Seuls les États-Unis sont capables d’y parvenir, car la Russie n’a pas d’influence sur les processus politiques de l’Ukraine.

Début juin, à l’occasion de la Journée de la langue russe, le ministre russe des affaires étrangères, Sergueï Lavrov, s’est engagé à ce que « la Russie ne laisse pas les Russes et les russophones dans l’embarras et veille à ce que leurs droits légaux, y compris le droit de parler leur langue maternelle, soient pleinement rétablis ». Nous continuerons à parler de ce problème urgent sur les plateformes internationales. Nous insisterons pour qu’il soit résolu, condition préalable à un règlement pacifique durable du conflit ukrainien. »

Cela correspond à l’objectif de dénazification de la Russie et a été inclus dans le mémo pour la fin du conflit qu’elle a remis à l’Ukraine lors du deuxième cycle de leurs pourparlers bilatéraux qui viennent de reprendre à Istanbul. Objectivement, le rétablissement de tous les droits relatifs à la langue russe en Ukraine est nécessaire pour une paix durable, mais cela ne peut se faire que par le biais de changements législatifs. C’est là que réside le problème, car la Rada n’est pas intéressée par l’abrogation de la « loi sur la langue d’État » de 2019, qui est entrée en vigueur au début de l’année 2022.

C’est précisément pour cette raison que le mémo de la Russie demande également que les élections à la Rada se déroulent parallèlement aux élections présidentielles, bien qu’il n’y ait toujours pas de garantie que des forces favorables à la Russie (dans le contexte de l’abrogation de la loi susmentionnée) accèdent au pouvoir pour mettre en œuvre cette demande pragmatique. C’est pourquoi l’ingénierie politique est en fin de compte nécessaire pour restaurer les droits à la langue russe en Ukraine, mais la Russie n’a pas d’influence sur ses processus politiques, comme le prouve son incapacité à opérer des changements.

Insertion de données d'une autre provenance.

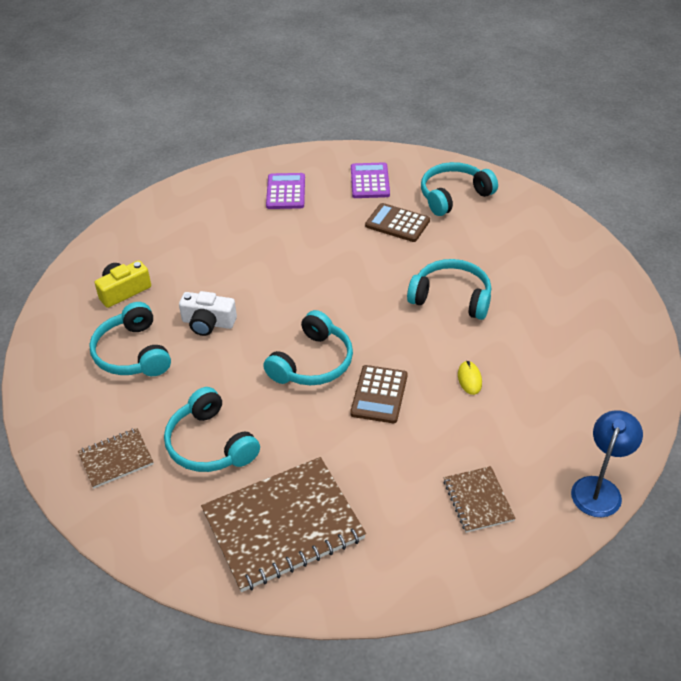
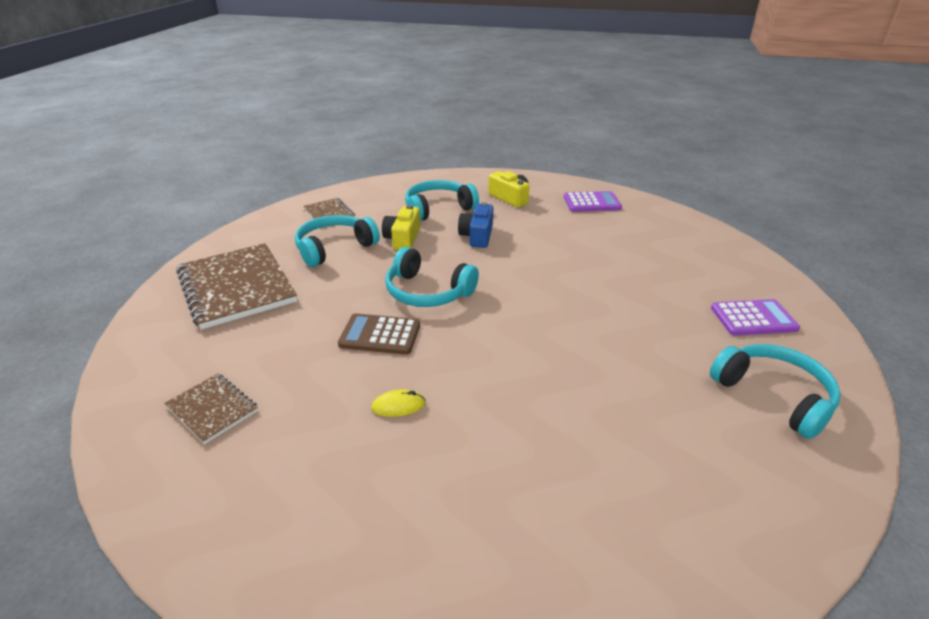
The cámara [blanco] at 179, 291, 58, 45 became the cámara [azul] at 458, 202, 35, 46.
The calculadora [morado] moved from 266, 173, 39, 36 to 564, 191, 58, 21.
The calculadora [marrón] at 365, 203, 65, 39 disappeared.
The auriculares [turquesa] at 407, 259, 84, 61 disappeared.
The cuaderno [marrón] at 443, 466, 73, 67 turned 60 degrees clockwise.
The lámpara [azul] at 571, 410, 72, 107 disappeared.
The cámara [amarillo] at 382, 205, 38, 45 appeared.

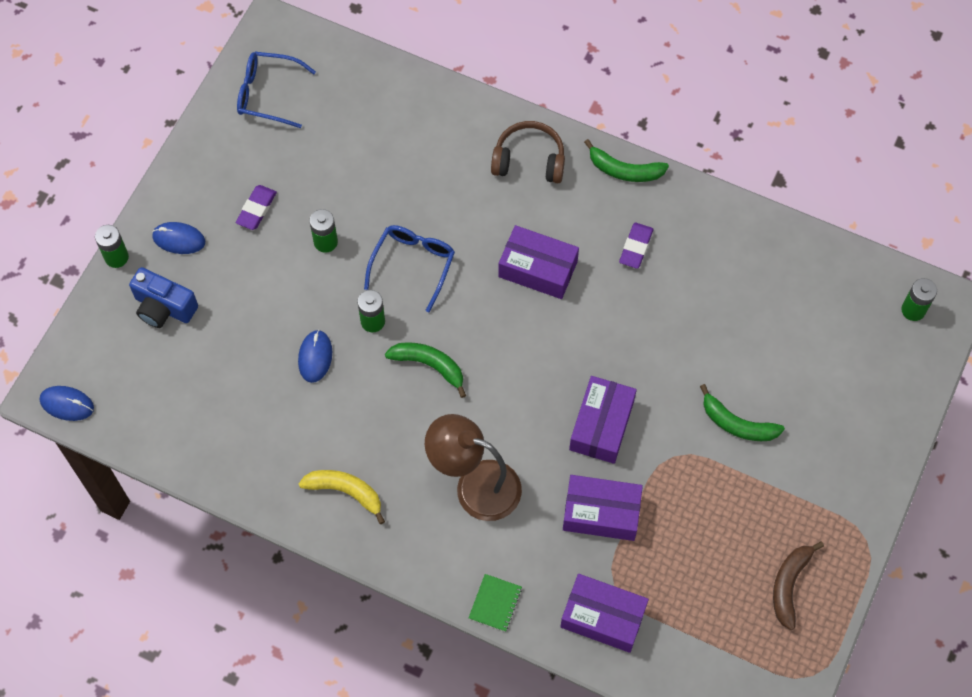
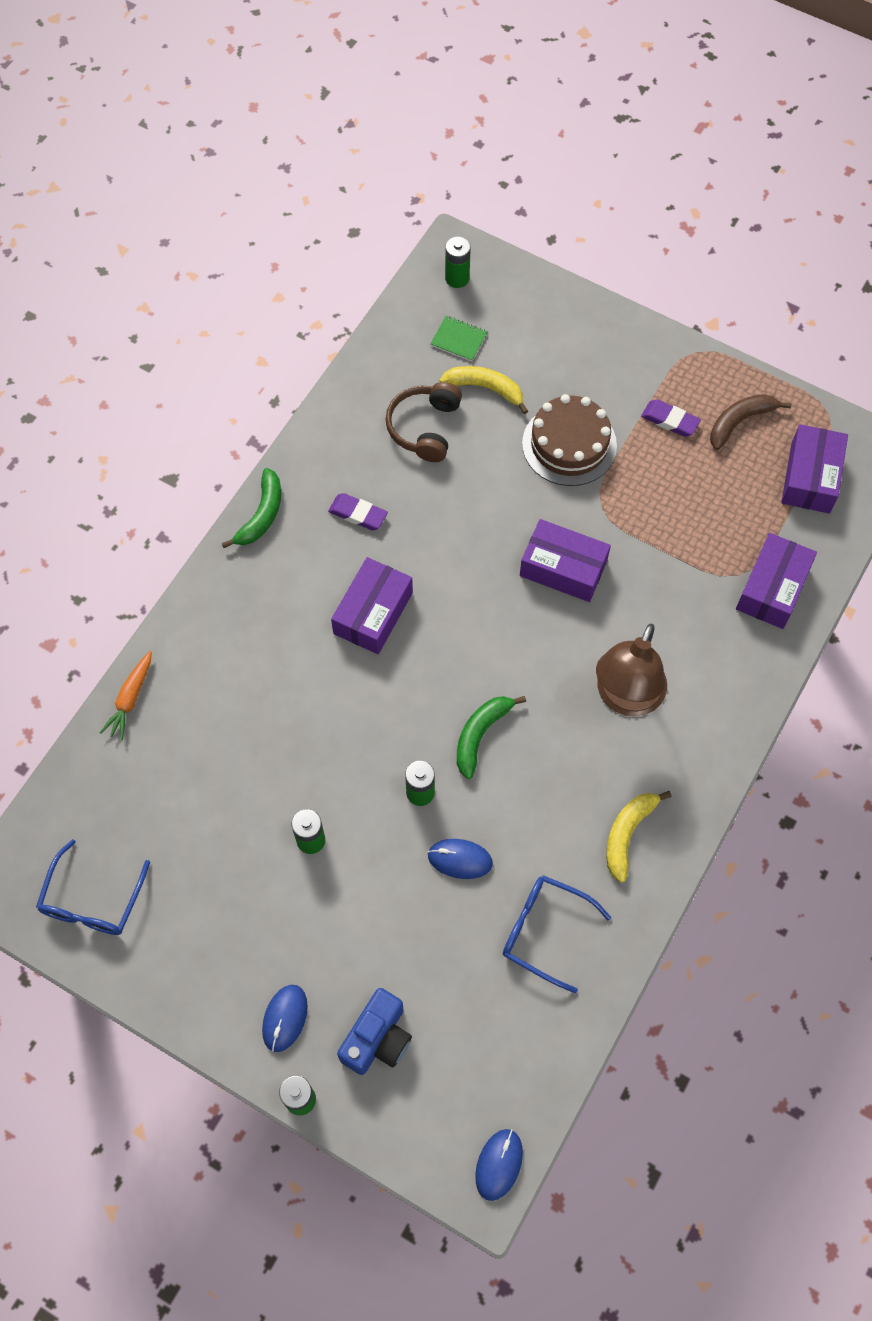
The goma de borrar [morado] moved from 236, 185, 41, 45 to 641, 399, 60, 38.
The gafas [azul] moved from 364, 225, 91, 87 to 503, 875, 108, 118.
The cuaderno [verde] moved from 469, 574, 53, 58 to 430, 316, 58, 45.
The auriculares [marrón] moved from 491, 121, 74, 62 to 386, 382, 76, 80.
The caja [morado] moved from 563, 475, 80, 66 to 781, 424, 67, 89.
The plátano [verde] at 700, 384, 85, 57 was replaced by the tarta [marrón] at 522, 394, 95, 92.
The plátano [marrón] at 773, 541, 51, 89 turned 120 degrees clockwise.
The zanahoria [naranja] at 100, 651, 51, 90 appeared.
The plátano [amarillo] at 439, 366, 89, 48 appeared.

Par conséquent, cette partie de l’objectif de dénazification de la Russie pourrait ne pas être atteinte à moins que les États-Unis n’assument cette responsabilité, ce qu’ils seraient bien avisés de faire afin d’éliminer les racines d’un autre conflit. Après tout, tant que les droits relatifs à la langue russe ne seront pas pleinement rétablis, le Kremlin continuera à défendre cette cause et pourrait même envisager des actions secrètes pour y parvenir. Les millions de russophones discriminés en Ukraine pourraient constituer un terrain de recrutement fertile pour de telles opérations après la levée de la loi martiale.

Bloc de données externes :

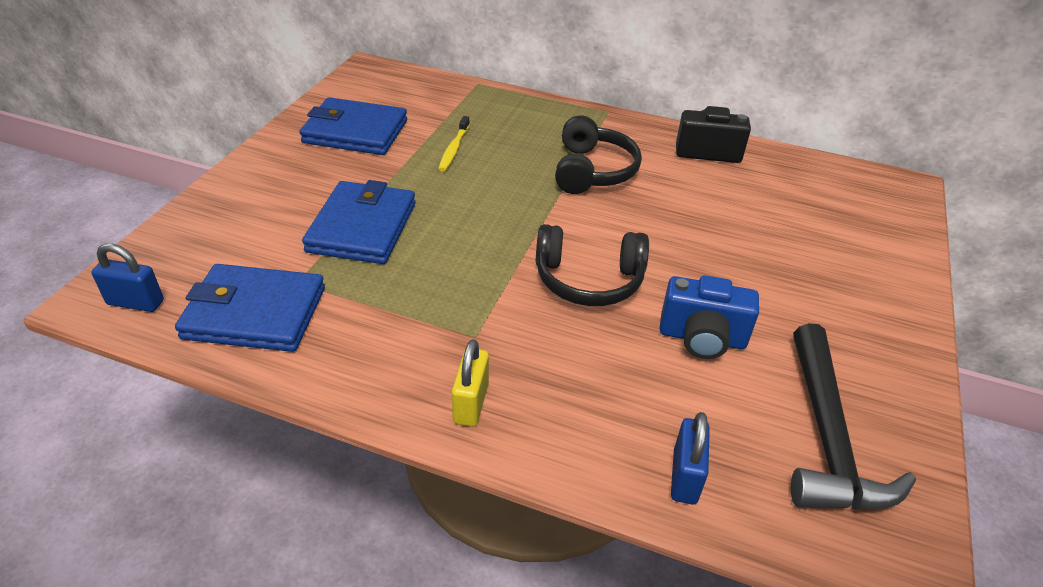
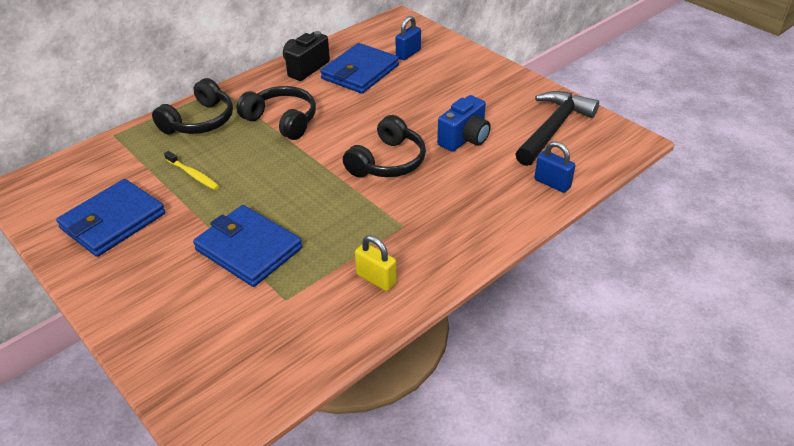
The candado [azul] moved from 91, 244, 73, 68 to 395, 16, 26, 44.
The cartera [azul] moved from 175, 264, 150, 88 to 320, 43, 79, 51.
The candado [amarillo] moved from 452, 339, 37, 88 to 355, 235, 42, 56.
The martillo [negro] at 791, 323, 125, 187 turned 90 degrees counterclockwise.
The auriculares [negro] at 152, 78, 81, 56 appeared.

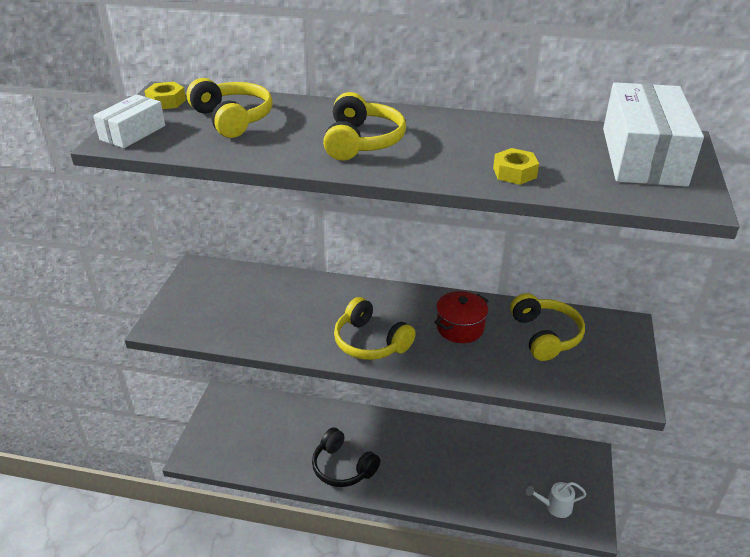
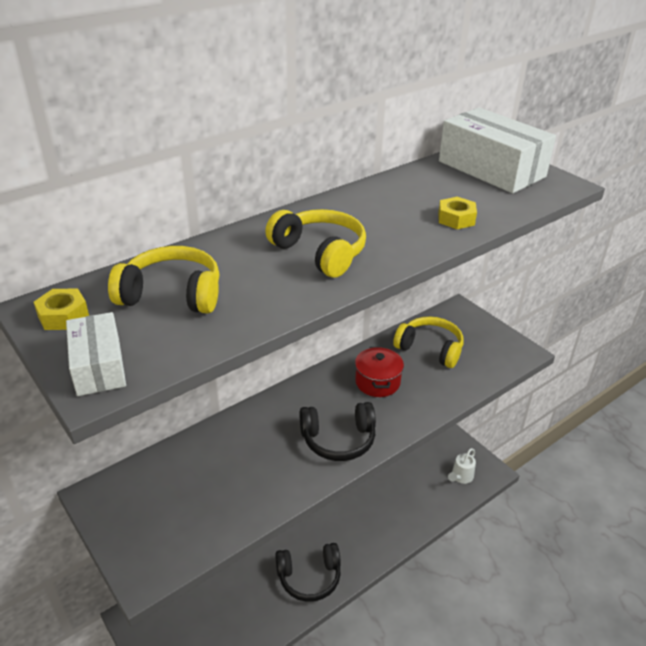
The auriculares [amarillo] at 334, 297, 82, 63 became the auriculares [negro] at 300, 402, 76, 59.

Jusqu’à présent, l’administration Trump ne semble pas intéressée par cette question, comme en témoigne l’absence de pression sur M. Zelensky pour qu’il se conforme aux concessions les plus importantes demandées par la Russie pour la paix, telles que les revendications territoriales et la démilitarisation. En fait, lors de sa rencontre à la Maison Blanche avec le nouveau chancelier allemand Friedrich Merz au début du mois de juin, M. Trump a laissé entendre qu’il serait peut-être préférable que la Russie et l’Ukraine se battent l’une contre l’autre encore un peu plus longtemps, ce qui laisse entendre qu’il n’est pas intéressé par ces détails plus fins pour la paix.

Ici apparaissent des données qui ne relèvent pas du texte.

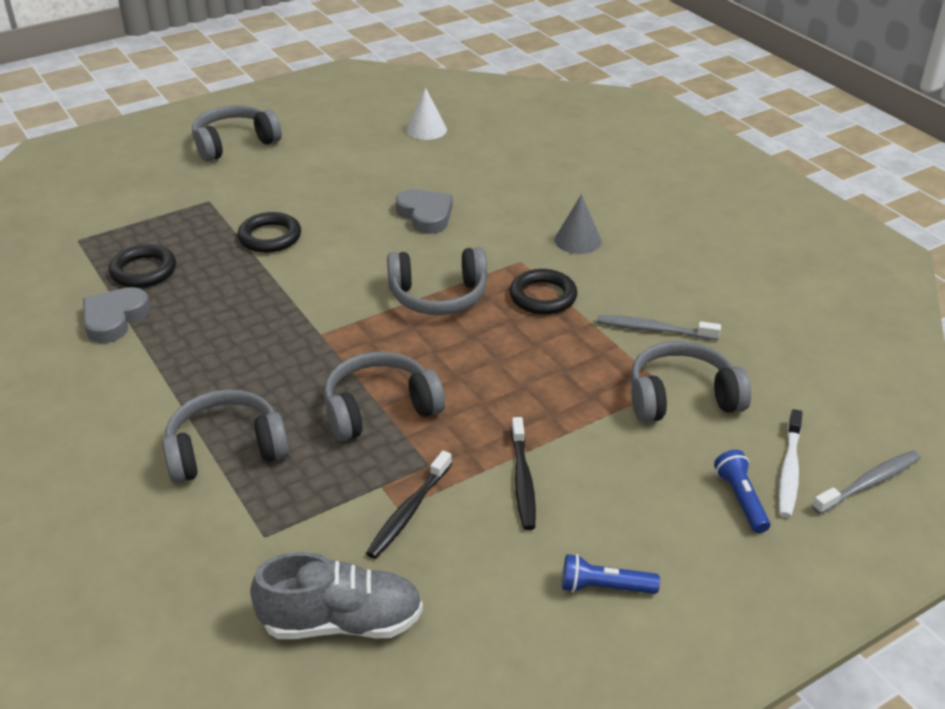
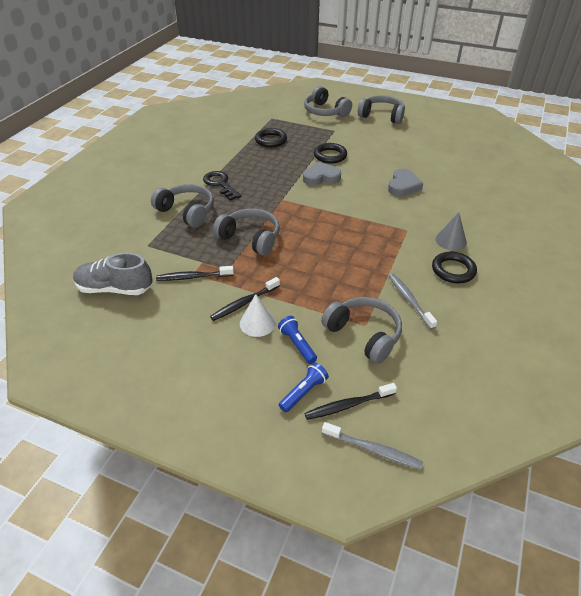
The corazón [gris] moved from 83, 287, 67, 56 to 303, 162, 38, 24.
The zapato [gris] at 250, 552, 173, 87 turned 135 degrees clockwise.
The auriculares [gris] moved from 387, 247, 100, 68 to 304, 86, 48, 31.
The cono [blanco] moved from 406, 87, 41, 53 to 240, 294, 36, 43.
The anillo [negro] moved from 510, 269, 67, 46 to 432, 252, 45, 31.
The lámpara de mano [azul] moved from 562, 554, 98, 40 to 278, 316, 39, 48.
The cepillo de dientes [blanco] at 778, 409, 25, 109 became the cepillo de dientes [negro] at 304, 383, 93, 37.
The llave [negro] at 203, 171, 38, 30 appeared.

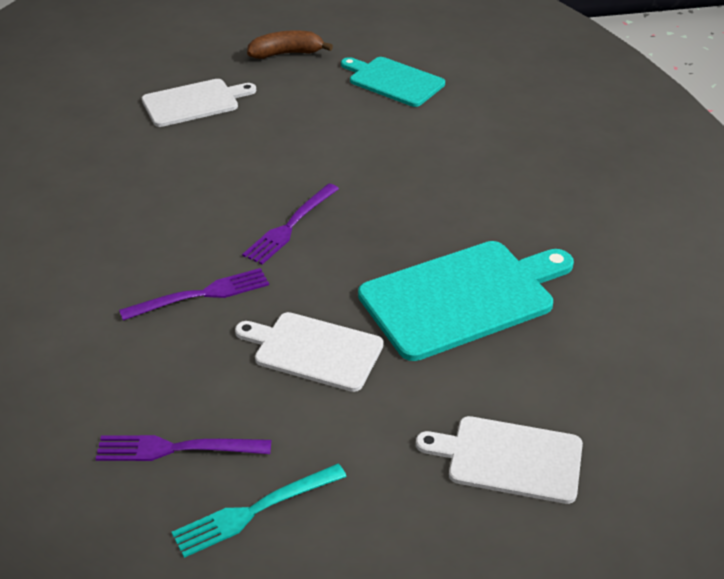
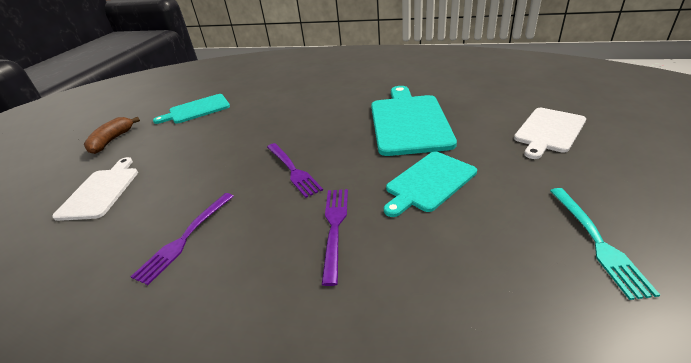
The tenedor [morado] moved from 96, 435, 175, 26 to 131, 193, 103, 92.
The tabla de cortar [blanco] at 235, 312, 149, 80 became the tabla de cortar [turquesa] at 384, 152, 93, 65.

Même s’il en prenait connaissance et convenait qu’il s’agit du meilleur moyen de mettre fin durablement au conflit, peut-être sous l’influence de son pragmatique envoyé spécial en Russie, Steve Witkoff, se poserait alors la question des moyens à mettre en œuvre pour obtenir politiquement le résultat souhaité. On ne sait toujours pas combien de membres de la Rada se présenteront aux élections, qui s’opposera à eux et quelle sera leur position sur cette question très sensible dans le contexte national de l’après-conflit s’ils l’emportent.

Même si ces détails étaient connus, le financement secret et le soutien des médias aux candidats préférés n’ont qu’une portée limitée, sans parler de l’élaboration politique d’un résultat où la Rada vote l’abrogation de la « loi sur la langue d’État » et où le (nouveau ?) président n’oppose pas son veto ou est renversé par une majorité des deux tiers. Le moyen le plus réaliste d’atteindre cet objectif est que les États-Unis subordonnent l’aide militaire et l’aide au renseignement après le conflit au respect de cet objectif, mais pour cela, Trump doit repenser l’ensemble de la finalité qu’il a envisagée.